We need to teach our students that the employment they take doesn't exist in a vacuum. Your choice of employee can impact not only yourself but the wider world. There's more to life than intellectual satisfaction.
We need to teach our students that the employment they take doesn't exist in a vacuum. Your choice of employee can impact not only yourself but the wider world. There's more to life than intellectual satisfaction.
Teach your values to your own kids, man
The problem with leaving it to parents is that parents are not uniformly qualified or interested in doing so, and it’s in society’s best interests not to leave important things to chance.
I assume you've lived long enough to witness an internet stewarded by those who place ethics or morality above purely capitalistic motivation, vs. an internet stewarded by a generation of new-age, fake-ethical "They 'trust me'. Dumb fucks" tech entrepreneurs.

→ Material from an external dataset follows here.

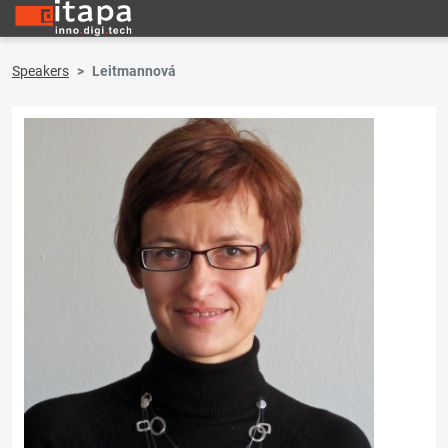
Speakers
Leitmannová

It's all well and good to say that your chosen priest caste won't exert hierarchical control, pinky swear, but history and human nature disagrees with you.
It's also odd to suggest that we can teach a system of deriving ethics or morality. Philosophers have been hard at work on this for a long time and haven't gotten terribly far, and they disagree with each other quite strenuously.
They teach the different ethical frameworks, where they come from, and then get you to apply them to different situations. The classes don't tell you what's right and what's wrong, but rather, the different frameworks people can use to determine that.
In any event, the poster I replied to also included "morality" alongside "ethics", which is why I suggest it's not as cut and dried as you imply.
Parents can teach right and wrong, but they seldom teach about things like utilitarianism or hedonic treadmills.